授業モデルや教材コンテンツの蓄積を進め、ICT機器や関わる人間が変わっても、継続できるモデルとしたい考えだ。
パソコンキッズでは、小型で持ち運び可能なモバイル系情報機器を、児童生徒一人ひとりに持たせる学習環境による「一斉授業下における個別指導」を提案。モバイル機器としてはニンテンドーDSとiPod touchを使用した学習効果を研究した。
DSは2画面機能なため、1画面で情報を見ながら、他画面で回答することができ、個別学習を実現する。2009年、全国の小中高協力校21校で560台のDSと40台のiPod touchを配布し2つのモバイル機器を用いて朝学習、一斉授業、総合学習、テストなどを実践したところ、学習時の集中力が極めて高く、テスト・計算・漢字・英単語において得点が向上した。朝学習での活用により、その日の学習の構えができるなどの好影響も出た。
紙とモバイル機器の学習効果の違いについても脳科学の見地から測定、後者は前者に比べ脳血流が増大しており、短時間の使用が効果的である、との結果も出た。

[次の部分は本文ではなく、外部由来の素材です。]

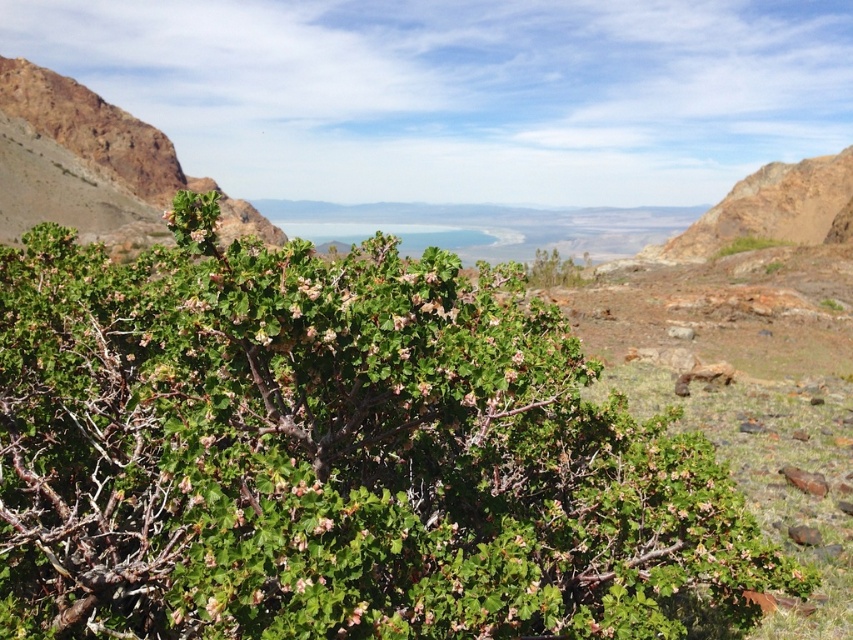
Question: Does green leafy bush at center have a smaller size compared to green leafy bush at upper left?

Choices:
 (A) yes
 (B) no

Answer: (A)

Question: Among these points, which one is farthest from the camera?

Choices:
 (A) (672, 449)
 (B) (74, 132)

Answer: (B)

Question: Is green leafy bush at center smaller than green leafy bush at upper left?

Choices:
 (A) no
 (B) yes

Answer: (B)

Question: From the image, what is the correct spatial relationship of green leafy bush at center in relation to green leafy bush at upper left?

Choices:
 (A) below
 (B) above

Answer: (A)

Question: Which object is farther from the camera taking this photo?

Choices:
 (A) green leafy bush at upper left
 (B) green leafy bush at center

Answer: (A)

Question: Which object is closer to the camera taking this photo?

Choices:
 (A) green leafy bush at upper left
 (B) green leafy bush at center

Answer: (B)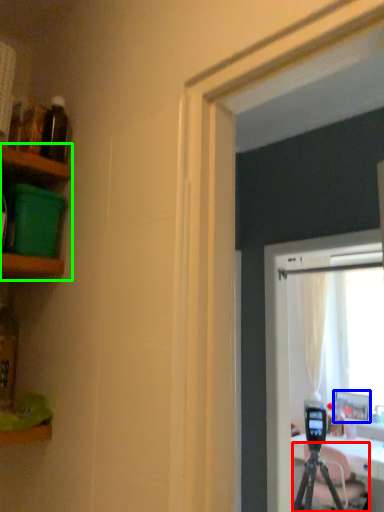
Question: Which is farther away from tripod (highlighted by a red box)? picture frame (highlighted by a blue box) or shelf (highlighted by a green box)?

Choices:
 (A) picture frame
 (B) shelf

今後は、ヘルプデスクや導入マニュアルを設置し、モバイル学習を実践する学校などに得られた知見を公開、広く役立てる。
学校現場で見られるICT活用阻害要因の多くが「活用の仕方が分からない」「設置・準備の負担が大きい」ということから、日本視聴覚教育協会は、ICT環境の活用場面や活用意図・効果などを検討し、普通教室で日常的に活用できるICT機器を提示することを目的に、それらを体系化した「デジタル指導案」の開発・蓄積・普及に着手した。

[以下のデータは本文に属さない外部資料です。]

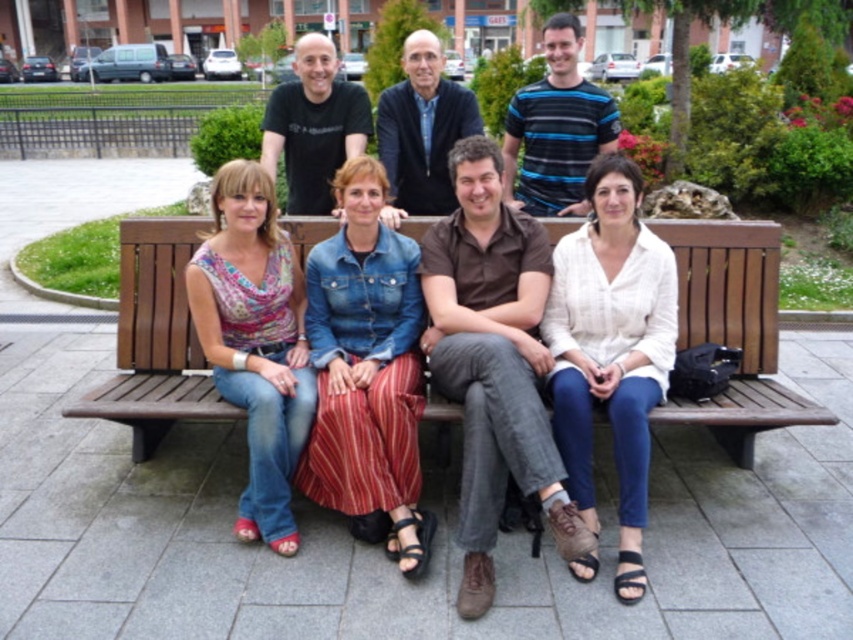
Can you confirm if denim jacket at center is thinner than wooden bench at center?

Incorrect, denim jacket at center's width is not less than wooden bench at center's.

Which is in front, point (415, 564) or point (755, 273)?

Point (415, 564)

Find the location of a particular element. denim jacket at center is located at coordinates (496, 348).

Which of these two, denim jacket at center or printed cotton blouse at left, stands shorter?

With less height is printed cotton blouse at left.

Is point (485, 214) farther from viewer compared to point (247, 304)?

That is True.

What do you see at coordinates (496, 348) in the screenshot? Image resolution: width=853 pixels, height=640 pixels. I see `denim jacket at center` at bounding box center [496, 348].

You are a GUI agent. You are given a task and a screenshot of the screen. Output one action in this format:
    pyautogui.click(x=<x>, y=<y>)
    Task: Click on the denim jacket at center
    This screenshot has width=853, height=640.
    Given the screenshot: What is the action you would take?
    pyautogui.click(x=496, y=348)

Which is below, brown cotton shirt at center or white striped shirt at center?

brown cotton shirt at center

Can you confirm if brown cotton shirt at center is taller than white striped shirt at center?

Yes, brown cotton shirt at center is taller than white striped shirt at center.

Where is `brown cotton shirt at center`? The height and width of the screenshot is (640, 853). brown cotton shirt at center is located at coordinates (492, 362).

At what (x,y) coordinates should I click in order to perform the action: click on brown cotton shirt at center. Please return your answer as a coordinate pair (x, y). Looking at the image, I should click on (492, 362).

具体的には、普通教室等に設置する大型提示装置を含むICT機器の構成に関して、モデル機器を3パターン設定。ICT機器や映像機器、実物投影機をワンタッチオペレーションで操作できるコントローラを準備し、全国の調査協力校小中校10校に設置した。その検証を通じ、ICTのモデル環境をもとにした「デジタル指導案」を作成した。
パソコンキッズでは、今後も日本学校視聴覚教育連盟加盟団体によるICT活用モデルパターンの開発・データベース追加を進め、さらなる「デジタル指導案」データベースの充実化をめざす考えだ。指導案は「視聴覚機器・教材ガイドブック2011」にまとめられ、各教育委員会へ配布するなどの広報活動も行う。